====== Raw data
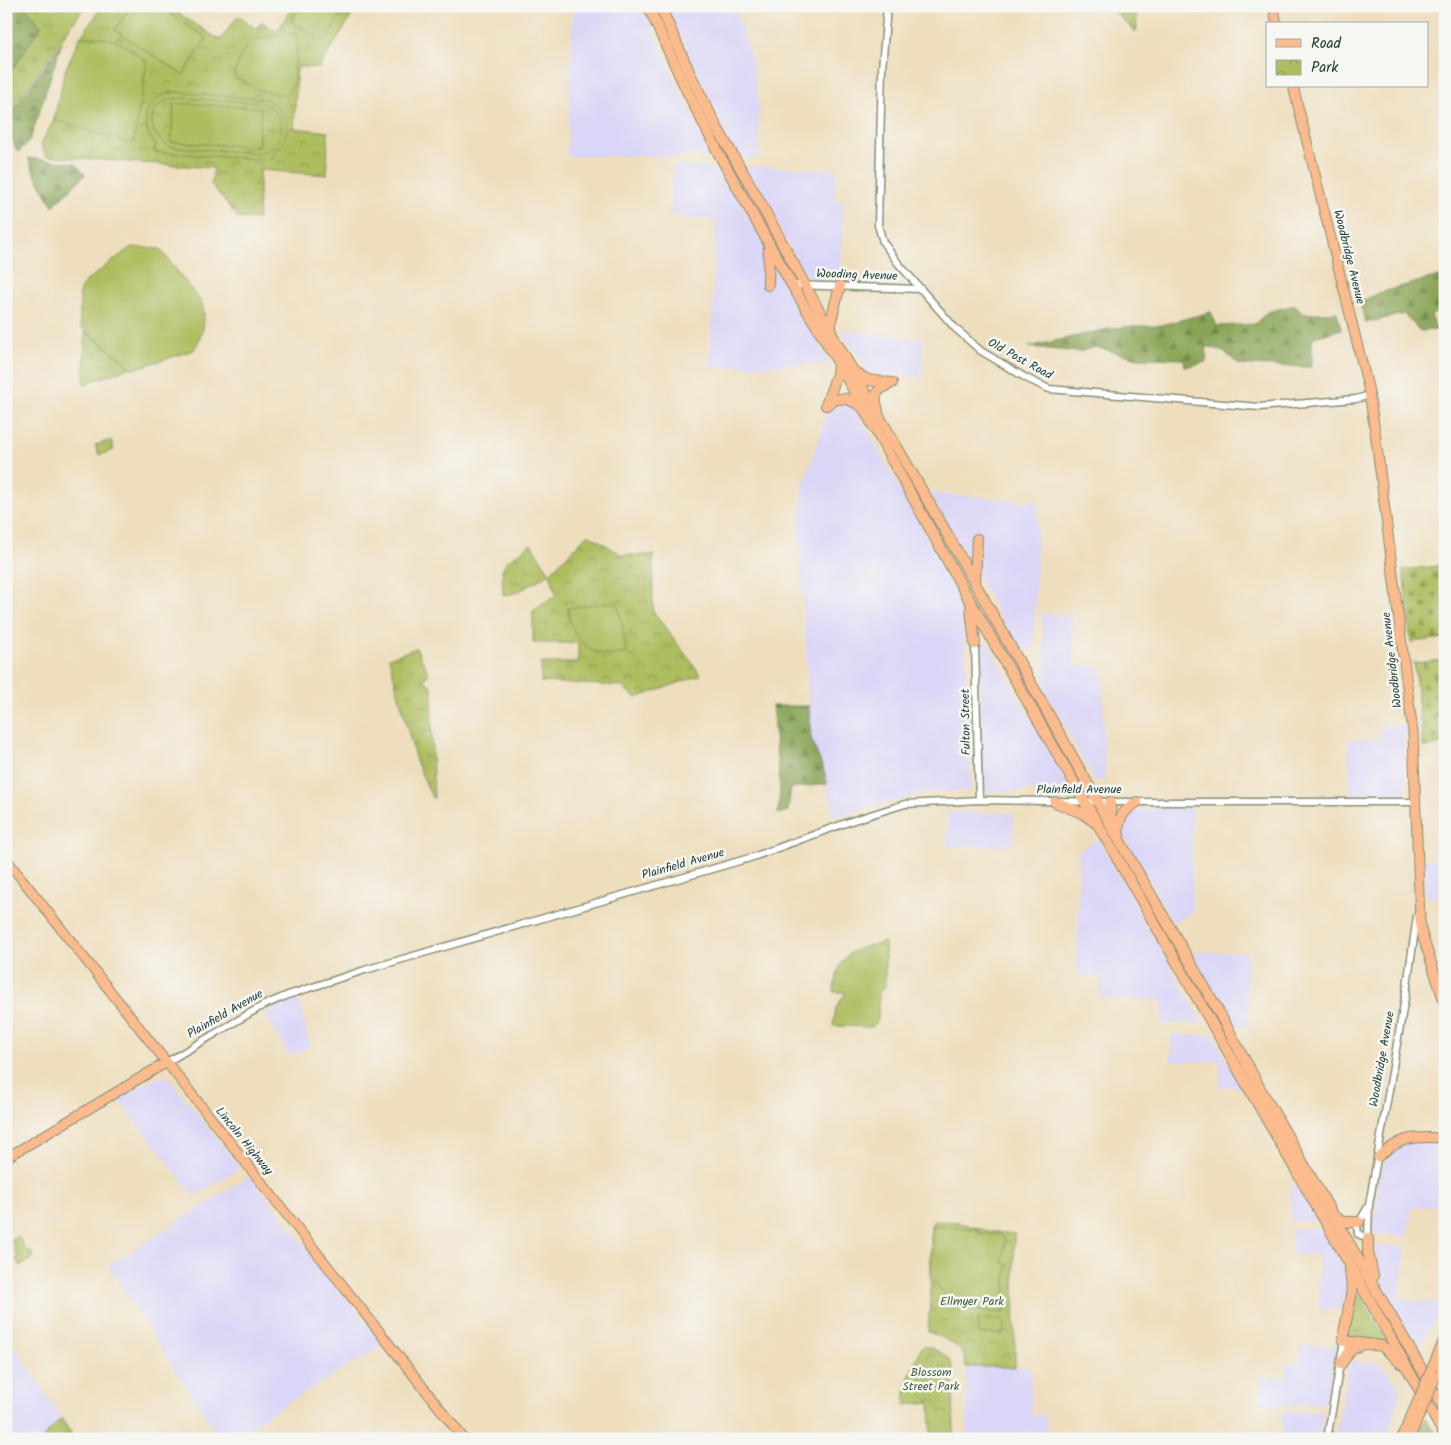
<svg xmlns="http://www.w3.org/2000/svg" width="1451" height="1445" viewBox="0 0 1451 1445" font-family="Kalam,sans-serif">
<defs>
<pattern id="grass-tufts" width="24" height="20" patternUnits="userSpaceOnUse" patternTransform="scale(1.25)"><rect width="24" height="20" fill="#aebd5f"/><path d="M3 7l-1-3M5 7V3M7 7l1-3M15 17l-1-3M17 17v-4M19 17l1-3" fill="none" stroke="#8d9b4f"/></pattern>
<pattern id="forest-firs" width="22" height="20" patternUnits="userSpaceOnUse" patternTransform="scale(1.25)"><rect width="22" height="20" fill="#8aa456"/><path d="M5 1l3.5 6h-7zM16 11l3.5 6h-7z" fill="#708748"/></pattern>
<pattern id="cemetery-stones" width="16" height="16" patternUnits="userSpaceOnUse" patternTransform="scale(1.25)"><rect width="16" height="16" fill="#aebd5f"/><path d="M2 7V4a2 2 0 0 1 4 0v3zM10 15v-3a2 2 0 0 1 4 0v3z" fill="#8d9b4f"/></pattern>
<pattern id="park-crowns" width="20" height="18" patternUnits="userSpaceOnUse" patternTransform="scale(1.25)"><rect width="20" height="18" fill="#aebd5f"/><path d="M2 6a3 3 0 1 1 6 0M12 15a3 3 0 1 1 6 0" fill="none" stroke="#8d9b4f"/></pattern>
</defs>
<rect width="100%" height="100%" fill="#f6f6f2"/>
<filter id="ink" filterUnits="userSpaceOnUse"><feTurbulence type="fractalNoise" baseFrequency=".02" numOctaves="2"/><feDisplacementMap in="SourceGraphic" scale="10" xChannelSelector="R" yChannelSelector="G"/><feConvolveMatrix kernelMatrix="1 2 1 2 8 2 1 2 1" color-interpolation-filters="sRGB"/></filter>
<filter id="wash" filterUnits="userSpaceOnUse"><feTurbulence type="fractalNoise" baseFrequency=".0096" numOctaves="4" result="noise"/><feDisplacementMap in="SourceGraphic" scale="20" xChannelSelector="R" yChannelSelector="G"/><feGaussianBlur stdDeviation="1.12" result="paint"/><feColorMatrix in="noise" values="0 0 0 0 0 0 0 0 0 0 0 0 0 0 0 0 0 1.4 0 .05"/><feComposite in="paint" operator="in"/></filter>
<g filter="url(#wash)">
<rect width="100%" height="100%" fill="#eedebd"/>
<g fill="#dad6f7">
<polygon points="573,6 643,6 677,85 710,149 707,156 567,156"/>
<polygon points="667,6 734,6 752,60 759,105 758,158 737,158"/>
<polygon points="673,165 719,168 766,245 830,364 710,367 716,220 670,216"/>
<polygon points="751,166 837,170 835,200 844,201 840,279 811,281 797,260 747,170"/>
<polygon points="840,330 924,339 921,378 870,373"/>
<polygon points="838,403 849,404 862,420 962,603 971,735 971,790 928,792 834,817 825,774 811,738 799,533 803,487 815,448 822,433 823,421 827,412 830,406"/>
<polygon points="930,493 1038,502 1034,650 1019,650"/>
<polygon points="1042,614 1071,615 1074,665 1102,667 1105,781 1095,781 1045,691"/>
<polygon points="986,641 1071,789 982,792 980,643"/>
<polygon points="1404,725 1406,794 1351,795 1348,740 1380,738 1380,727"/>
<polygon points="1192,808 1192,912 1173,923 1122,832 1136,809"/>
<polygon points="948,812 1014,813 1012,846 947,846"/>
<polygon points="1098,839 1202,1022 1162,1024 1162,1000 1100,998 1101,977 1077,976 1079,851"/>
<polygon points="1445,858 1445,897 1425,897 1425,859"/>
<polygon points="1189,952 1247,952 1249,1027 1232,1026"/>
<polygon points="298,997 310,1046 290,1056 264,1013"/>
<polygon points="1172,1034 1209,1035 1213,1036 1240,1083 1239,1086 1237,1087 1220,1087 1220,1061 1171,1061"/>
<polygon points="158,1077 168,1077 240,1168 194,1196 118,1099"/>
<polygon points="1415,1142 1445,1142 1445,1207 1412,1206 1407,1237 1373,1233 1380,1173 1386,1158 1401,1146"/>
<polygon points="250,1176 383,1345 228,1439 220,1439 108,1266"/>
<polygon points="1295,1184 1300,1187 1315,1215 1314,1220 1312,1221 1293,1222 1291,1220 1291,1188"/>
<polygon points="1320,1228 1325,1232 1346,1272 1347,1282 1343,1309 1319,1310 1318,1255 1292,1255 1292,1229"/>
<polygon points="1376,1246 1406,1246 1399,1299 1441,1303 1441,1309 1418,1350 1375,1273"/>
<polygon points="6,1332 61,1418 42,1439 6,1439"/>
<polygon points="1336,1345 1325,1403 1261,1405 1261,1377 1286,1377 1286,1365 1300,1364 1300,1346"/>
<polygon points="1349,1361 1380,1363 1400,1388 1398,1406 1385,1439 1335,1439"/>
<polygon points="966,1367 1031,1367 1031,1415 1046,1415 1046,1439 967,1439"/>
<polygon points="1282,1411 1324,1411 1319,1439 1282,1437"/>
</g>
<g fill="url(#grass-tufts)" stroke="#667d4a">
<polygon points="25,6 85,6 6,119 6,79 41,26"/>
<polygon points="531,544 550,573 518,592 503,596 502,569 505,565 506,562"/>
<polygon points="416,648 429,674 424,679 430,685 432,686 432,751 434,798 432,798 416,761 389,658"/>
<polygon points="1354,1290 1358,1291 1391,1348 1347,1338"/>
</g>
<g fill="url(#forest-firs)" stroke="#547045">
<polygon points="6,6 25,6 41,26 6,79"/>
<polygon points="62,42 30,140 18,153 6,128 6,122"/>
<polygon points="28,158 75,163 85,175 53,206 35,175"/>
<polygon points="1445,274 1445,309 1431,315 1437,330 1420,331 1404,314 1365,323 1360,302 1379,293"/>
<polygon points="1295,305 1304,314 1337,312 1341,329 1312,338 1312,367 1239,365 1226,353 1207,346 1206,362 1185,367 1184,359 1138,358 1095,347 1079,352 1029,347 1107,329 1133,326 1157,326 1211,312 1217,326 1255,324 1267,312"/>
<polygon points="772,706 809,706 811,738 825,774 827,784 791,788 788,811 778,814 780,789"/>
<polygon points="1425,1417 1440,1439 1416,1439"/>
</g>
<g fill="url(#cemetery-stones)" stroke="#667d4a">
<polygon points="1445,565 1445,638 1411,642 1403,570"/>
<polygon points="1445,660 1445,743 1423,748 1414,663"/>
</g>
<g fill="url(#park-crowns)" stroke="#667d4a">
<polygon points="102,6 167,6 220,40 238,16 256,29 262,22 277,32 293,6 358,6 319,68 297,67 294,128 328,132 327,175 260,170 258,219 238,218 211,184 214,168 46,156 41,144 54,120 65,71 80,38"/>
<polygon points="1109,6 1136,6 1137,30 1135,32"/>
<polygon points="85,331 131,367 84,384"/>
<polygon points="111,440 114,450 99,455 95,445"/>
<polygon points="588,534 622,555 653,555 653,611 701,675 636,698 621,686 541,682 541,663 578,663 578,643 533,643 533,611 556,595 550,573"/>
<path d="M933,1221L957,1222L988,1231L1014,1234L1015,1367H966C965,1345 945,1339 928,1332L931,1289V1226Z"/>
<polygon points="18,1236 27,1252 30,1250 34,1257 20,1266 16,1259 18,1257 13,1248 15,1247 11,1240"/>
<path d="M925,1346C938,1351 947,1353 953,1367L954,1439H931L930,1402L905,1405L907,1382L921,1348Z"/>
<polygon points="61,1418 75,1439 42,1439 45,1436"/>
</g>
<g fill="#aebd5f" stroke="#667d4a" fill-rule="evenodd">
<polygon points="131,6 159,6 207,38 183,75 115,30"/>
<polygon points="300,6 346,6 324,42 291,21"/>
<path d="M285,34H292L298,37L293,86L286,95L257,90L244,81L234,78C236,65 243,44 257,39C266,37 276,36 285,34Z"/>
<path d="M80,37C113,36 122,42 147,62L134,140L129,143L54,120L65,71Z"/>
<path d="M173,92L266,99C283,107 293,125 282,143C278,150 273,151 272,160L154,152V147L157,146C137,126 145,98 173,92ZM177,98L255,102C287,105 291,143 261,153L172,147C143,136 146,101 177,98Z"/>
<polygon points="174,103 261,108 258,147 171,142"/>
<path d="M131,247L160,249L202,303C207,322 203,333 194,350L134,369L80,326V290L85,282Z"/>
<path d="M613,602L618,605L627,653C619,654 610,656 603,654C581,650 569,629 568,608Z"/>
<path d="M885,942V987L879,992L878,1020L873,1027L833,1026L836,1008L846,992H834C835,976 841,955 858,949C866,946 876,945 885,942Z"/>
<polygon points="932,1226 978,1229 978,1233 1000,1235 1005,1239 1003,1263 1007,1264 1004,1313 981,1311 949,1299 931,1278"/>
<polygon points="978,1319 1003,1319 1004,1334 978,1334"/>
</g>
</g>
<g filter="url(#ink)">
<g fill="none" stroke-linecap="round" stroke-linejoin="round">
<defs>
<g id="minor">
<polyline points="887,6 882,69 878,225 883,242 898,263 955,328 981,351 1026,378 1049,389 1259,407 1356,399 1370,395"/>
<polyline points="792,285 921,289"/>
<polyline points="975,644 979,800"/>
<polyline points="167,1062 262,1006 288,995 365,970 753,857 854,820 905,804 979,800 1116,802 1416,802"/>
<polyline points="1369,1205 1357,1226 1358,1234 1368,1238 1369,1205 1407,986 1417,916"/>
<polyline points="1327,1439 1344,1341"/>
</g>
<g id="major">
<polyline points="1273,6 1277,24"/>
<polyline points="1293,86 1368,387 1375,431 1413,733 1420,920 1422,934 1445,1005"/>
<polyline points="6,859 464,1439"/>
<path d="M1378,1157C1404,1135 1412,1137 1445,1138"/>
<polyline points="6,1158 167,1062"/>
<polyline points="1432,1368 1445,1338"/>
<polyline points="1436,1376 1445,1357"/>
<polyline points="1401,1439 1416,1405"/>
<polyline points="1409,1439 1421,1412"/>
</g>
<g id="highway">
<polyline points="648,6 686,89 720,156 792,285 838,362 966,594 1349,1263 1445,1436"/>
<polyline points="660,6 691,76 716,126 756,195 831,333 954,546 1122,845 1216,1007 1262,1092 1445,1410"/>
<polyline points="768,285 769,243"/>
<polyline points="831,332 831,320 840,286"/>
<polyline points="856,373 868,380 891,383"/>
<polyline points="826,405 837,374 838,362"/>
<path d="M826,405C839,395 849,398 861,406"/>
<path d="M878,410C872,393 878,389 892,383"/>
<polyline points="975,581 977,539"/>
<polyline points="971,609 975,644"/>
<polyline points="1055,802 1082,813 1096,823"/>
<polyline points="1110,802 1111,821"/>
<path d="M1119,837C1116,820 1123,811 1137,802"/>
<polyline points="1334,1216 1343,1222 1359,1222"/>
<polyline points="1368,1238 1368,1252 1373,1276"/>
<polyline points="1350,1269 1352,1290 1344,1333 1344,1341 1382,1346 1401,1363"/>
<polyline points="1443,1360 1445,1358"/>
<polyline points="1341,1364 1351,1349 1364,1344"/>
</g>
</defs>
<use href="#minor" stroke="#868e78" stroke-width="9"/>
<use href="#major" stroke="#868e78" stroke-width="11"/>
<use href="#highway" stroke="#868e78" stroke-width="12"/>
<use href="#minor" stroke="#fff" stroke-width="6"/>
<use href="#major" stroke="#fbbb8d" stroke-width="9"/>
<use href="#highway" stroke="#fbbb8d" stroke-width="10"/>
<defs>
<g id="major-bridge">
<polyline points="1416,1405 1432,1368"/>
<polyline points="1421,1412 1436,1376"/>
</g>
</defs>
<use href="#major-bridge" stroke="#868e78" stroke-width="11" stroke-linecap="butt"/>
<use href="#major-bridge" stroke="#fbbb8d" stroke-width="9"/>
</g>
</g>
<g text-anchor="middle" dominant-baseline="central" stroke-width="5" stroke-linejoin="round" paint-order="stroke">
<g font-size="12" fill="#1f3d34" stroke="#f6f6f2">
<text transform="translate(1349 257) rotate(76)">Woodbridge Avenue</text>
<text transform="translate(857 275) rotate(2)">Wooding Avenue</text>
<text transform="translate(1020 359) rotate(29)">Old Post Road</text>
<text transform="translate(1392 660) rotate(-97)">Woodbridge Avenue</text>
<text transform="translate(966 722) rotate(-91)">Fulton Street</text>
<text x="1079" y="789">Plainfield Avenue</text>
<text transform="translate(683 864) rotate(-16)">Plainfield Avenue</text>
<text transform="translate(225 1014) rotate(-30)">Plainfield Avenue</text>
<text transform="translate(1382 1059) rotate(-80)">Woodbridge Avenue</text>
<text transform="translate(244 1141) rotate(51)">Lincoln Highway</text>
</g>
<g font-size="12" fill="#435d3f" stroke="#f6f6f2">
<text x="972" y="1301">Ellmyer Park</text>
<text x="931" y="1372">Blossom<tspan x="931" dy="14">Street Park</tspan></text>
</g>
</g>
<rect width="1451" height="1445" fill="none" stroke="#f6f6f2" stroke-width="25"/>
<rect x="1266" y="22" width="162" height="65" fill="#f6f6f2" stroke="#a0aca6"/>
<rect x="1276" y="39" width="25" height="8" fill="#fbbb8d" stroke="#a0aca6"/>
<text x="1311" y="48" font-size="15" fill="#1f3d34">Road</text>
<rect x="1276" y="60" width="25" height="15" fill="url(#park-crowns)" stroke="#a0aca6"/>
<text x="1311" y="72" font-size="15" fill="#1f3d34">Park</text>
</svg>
============
• What is being asked: Each line in the data that holds the word "type" must be copied.

• Answer to this task:
<filter id="ink" filterUnits="userSpaceOnUse"><feTurbulence type="fractalNoise" baseFrequency=".02" numOctaves="2"/><feDisplacementMap in="SourceGraphic" scale="10" xChannelSelector="R" yChannelSelector="G"/><feConvolveMatrix kernelMatrix="1 2 1 2 8 2 1 2 1" color-interpolation-filters="sRGB"/></filter>
<filter id="wash" filterUnits="userSpaceOnUse"><feTurbulence type="fractalNoise" baseFrequency=".0096" numOctaves="4" result="noise"/><feDisplacementMap in="SourceGraphic" scale="20" xChannelSelector="R" yChannelSelector="G"/><feGaussianBlur stdDeviation="1.12" result="paint"/><feColorMatrix in="noise" values="0 0 0 0 0 0 0 0 0 0 0 0 0 0 0 0 0 1.4 0 .05"/><feComposite in="paint" operator="in"/></filter>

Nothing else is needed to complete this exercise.